--- Records for this task ---

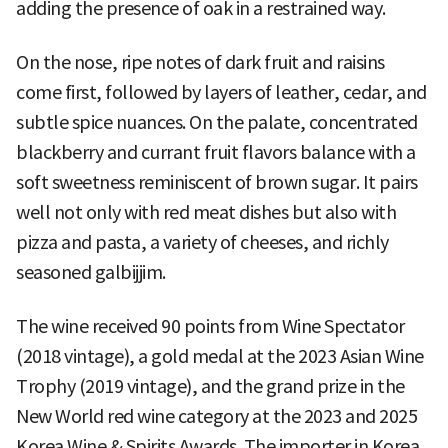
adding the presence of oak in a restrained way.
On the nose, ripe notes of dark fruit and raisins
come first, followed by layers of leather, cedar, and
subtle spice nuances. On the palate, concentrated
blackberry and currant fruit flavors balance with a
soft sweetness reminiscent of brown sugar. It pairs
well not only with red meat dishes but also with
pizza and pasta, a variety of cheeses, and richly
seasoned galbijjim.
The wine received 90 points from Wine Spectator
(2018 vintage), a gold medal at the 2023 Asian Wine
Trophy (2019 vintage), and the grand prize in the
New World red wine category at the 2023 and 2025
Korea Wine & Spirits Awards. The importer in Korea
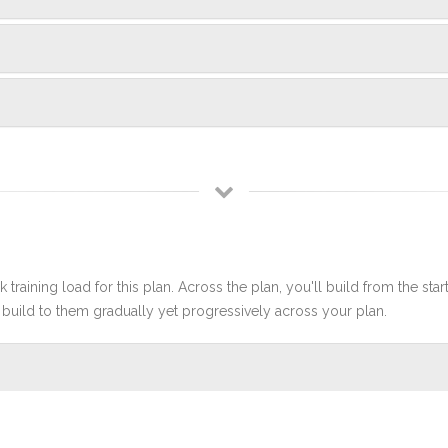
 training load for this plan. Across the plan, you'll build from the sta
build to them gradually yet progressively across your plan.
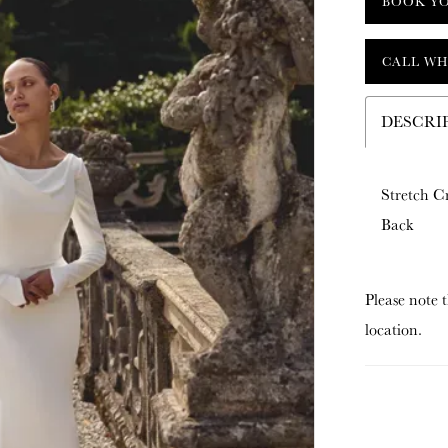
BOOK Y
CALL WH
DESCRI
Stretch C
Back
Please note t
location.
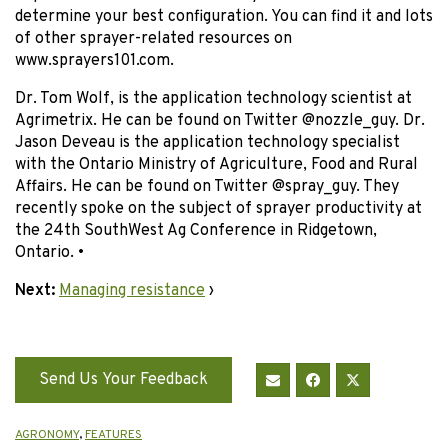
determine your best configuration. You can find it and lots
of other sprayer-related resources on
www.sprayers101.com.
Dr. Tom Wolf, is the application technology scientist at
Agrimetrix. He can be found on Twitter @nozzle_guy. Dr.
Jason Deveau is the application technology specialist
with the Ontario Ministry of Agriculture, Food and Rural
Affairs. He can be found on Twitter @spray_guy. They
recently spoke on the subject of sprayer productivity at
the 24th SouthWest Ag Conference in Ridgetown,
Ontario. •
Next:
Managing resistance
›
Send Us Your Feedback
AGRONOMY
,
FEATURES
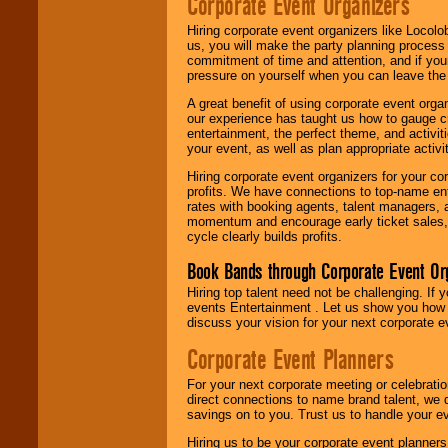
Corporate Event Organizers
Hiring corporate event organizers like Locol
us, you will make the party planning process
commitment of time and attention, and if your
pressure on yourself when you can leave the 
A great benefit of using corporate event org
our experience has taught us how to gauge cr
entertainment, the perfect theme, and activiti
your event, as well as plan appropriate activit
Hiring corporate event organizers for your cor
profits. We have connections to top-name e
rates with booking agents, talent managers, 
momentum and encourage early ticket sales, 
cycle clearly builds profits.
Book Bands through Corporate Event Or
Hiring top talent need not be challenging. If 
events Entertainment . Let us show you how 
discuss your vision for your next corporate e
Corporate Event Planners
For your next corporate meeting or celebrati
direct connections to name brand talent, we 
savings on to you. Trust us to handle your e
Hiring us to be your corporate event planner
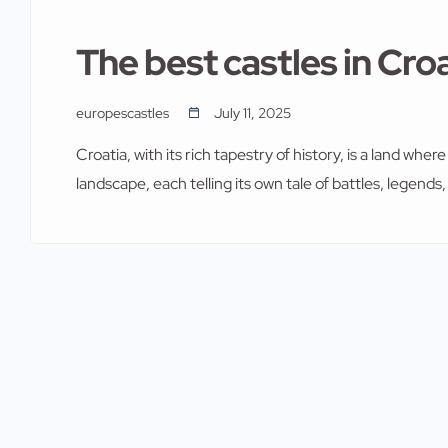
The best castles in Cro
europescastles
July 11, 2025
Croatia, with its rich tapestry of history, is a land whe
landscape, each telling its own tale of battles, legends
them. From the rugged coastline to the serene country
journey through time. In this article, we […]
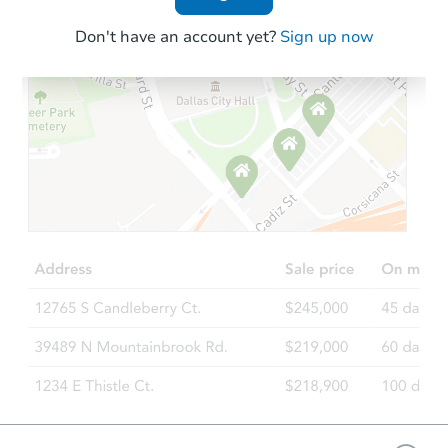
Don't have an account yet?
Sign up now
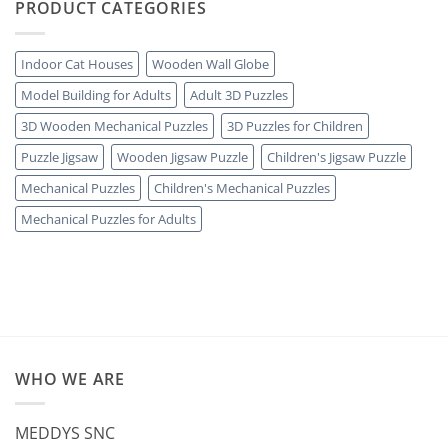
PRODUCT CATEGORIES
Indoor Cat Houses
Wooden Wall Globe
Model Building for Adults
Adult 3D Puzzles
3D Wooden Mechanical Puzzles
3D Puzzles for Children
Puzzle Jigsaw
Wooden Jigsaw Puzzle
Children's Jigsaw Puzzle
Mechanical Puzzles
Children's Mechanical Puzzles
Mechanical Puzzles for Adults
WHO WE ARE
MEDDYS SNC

---

Request >> Write out word for word the lines above that run from the one with "commitment of time and attention, and if your" to the one with "Wooden Wall Globe". Include both end lines; exclude the images.

Response to the task >>
commitment of time and attention, and if your
pressure on yourself when you can leave the 
A great benefit of using corporate event org
our experience has taught us how to gauge cr
entertainment, the perfect theme, and activiti
your event, as well as plan appropriate activit
Hiring corporate event organizers for your cor
profits. We have connections to top-name e
rates with booking agents, talent managers, 
momentum and encourage early ticket sales, 
cycle clearly builds profits.
Book Bands through Corporate Event Or
Hiring top talent need not be challenging. If 
events Entertainment . Let us show you how 
discuss your vision for your next corporate e
Corporate Event Planners
For your next corporate meeting or celebrati
direct connections to name brand talent, we 
savings on to you. Trust us to handle your e
Hiring us to be your corporate event planner
The best castles in Cro
europescastles
July 11, 2025
Croatia, with its rich tapestry of history, is a land whe
landscape, each telling its own tale of battles, legends
them. From the rugged coastline to the serene country
journey through time. In this article, we […]
Don't have an account yet?
Sign up now
PRODUCT CATEGORIES
Indoor Cat Houses
Wooden Wall Globe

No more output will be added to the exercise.